Stated task: Convert every line of the entries below into a numbered list, skipping blank lines and leaving out the pictures.

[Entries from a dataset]
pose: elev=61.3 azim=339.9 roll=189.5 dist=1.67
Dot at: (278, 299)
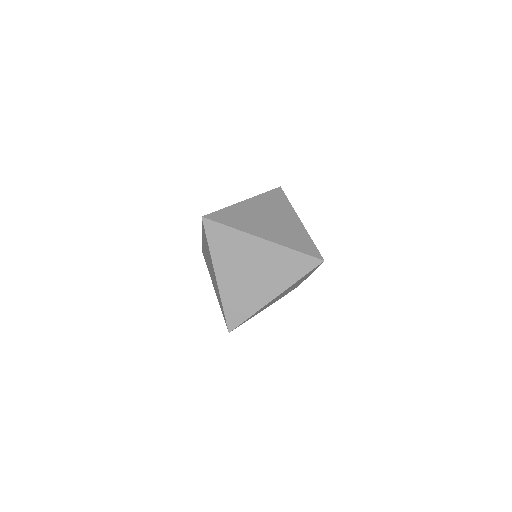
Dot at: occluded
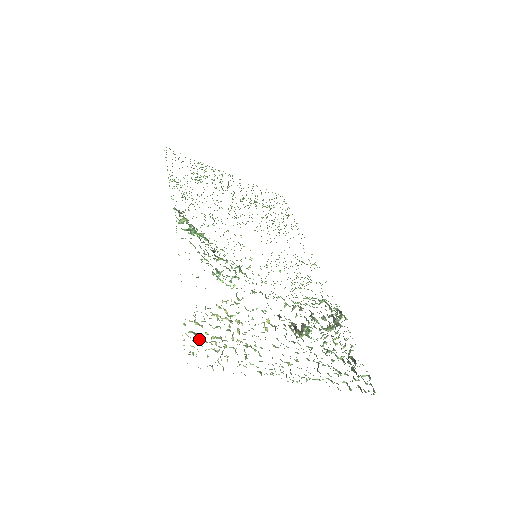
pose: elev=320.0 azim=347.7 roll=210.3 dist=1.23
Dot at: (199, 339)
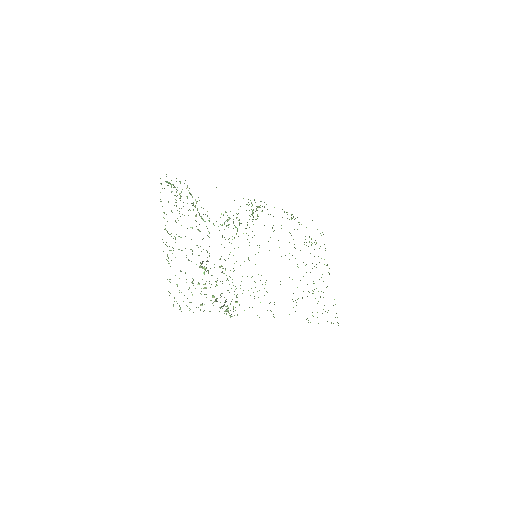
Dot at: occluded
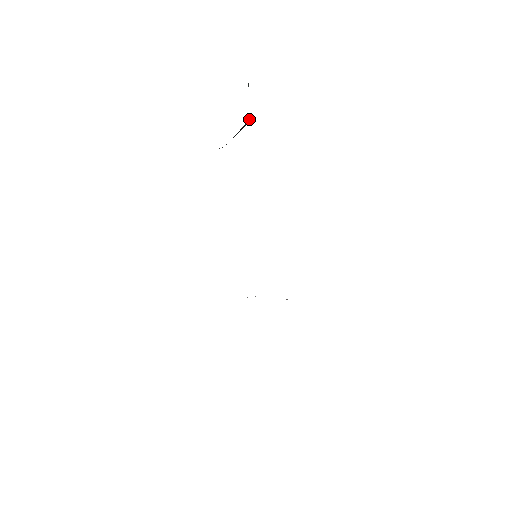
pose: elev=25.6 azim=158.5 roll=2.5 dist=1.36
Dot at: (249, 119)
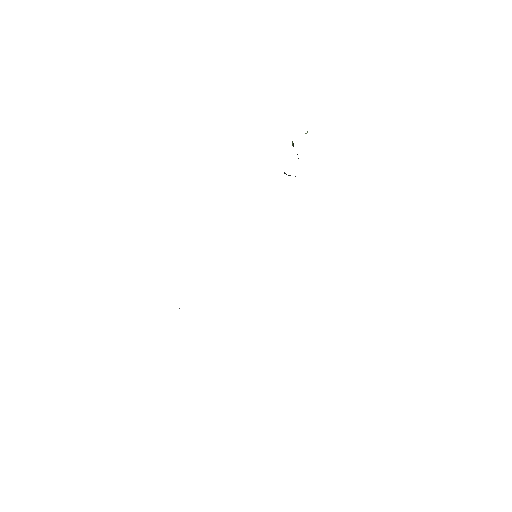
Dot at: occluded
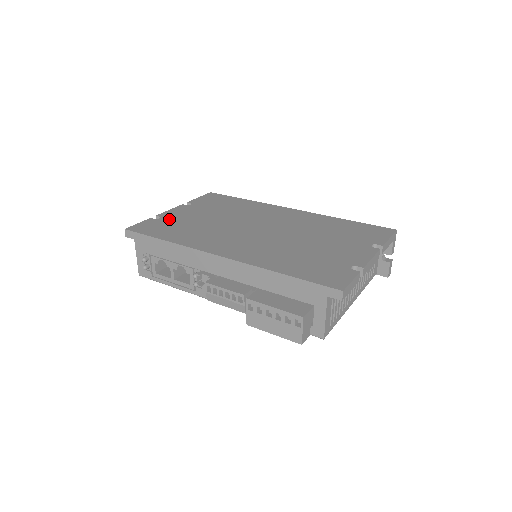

Reply:
1. pose: elev=61.3 azim=339.9 roll=189.5 dist=1.67
2. Dot at: (278, 299)
3. Dot at: occluded
4. pose: elev=320.0 azim=347.7 roll=210.3 dist=1.23
5. Dot at: (199, 339)
6. Dot at: occluded
7. pose: elev=25.6 azim=158.5 roll=2.5 dist=1.36
8. Dot at: (249, 119)
9. Dot at: occluded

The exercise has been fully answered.